Other expenses: leisure, books, travel and other expenses. Bus tickets cost around €1.60 for a single fare in the city. You can consider buying a discount card for train tickets, which gives you 40% reduction in off-peak times. Many other discounts are offered to students by bars, restaurants, museums and cinemas.
If you are looking for a fellowship to sponsor your study at IHS then you have to take a number of steps. IHS will assist you in making it possible. Check whether you are eligible for the Nuffic Netherlands Fellowship Programme from here
Additional information about financing your studies:
In Holland, students usually have their own room. Depending on the house where you are staying you may have to share the shower, lavatory, kitchen and living room with other students. It is common for men and women to live together in a shared house.
It is advisable to check what bills are included in the rent, as this may have a large impact on your budget. Some accommodations include gas, electricity, TV and internet in the rent, for others you are expected to pay them separately.
The website Studychoice.nl gives you information about average room rents in student cities. It also provides information about what quality to expect in which city.
Accommodation in IHS
IHS looks after housing for its course participants. IHS makes use of a hostel situated in a very central location, close to the Central train station of Rotterdam, at a walking distance from the city centre, shops, market and entertainments.
1) Weenapad hostel
The Weenapad hostel is the main accommodation of IHS with approximately 70 rooms in 3-person units with shared bathroom and kitchen facilities, plus a limited number of bigger single rooms at the ground floor with private bathroom and kitchen.
The price is 410 euro per month.
2) Other accommodation
When all rooms in Weenapad are reserved IHS can sometimes provide accommodation in so-called "private houses" to accommodate students. These rooms are usually normal houses, with 4-6 rooms and sharing one or two bathrooms/kitchens depending on the size of the house.
As an international student in Holland, you might want to take a part-time job, just as Dutch students do. Besides helping to cover your costs, a job can also give you useful work experience, allow you to participate in Dutch society and make it easier for you to learn the language.

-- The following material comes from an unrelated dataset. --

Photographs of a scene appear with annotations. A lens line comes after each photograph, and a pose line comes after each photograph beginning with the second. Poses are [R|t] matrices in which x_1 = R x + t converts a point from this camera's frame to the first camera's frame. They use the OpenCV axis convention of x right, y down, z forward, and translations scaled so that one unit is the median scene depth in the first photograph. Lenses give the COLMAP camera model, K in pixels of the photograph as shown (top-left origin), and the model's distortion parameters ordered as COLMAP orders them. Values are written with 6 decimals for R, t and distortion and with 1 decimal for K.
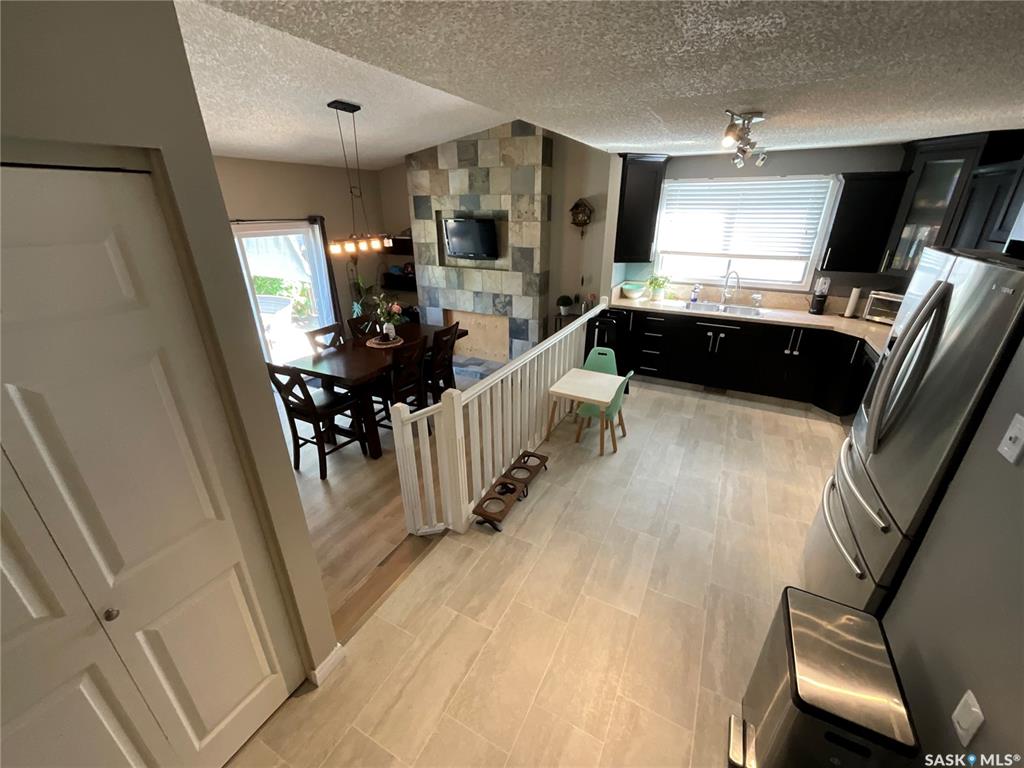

Citizens from EU/EEA member states, do not need a residence permit in order to be allowed to work in the Netherlands but work permit is needed. Once you have been in the Netherlands for more than 3 months, you should register with the IND. For more information consult the IND website, http://www.ind.nl. On this website you will find a “residence wizard” through which you can find out about the rules for residency in the Netherlands for yourself.
Even if not directly needed, a residence permit can come in handy: sometimes employers ask for it before they enter into a contract with you, banks also ask for it when you open a bank account and other official institutions ask for this document as well. You may find a part-time job, but you have to keep in mind that you would not neglect your studies. 15-20 per week is maximum that a student should work. You should keep in mind to have at least 4 months’ money before arriving as it may be difficult to find a student job.
How do I find a part-time job?
The easiest way to find a job is through an employment agency, or uitzendbureau. Some agencies specialize in jobs for students. The student affairs office at the Dutch institution where you are enrolled can provide addresses or may even have their own job agency. Of course you can also respond to advertisements or search for a job on the Internet.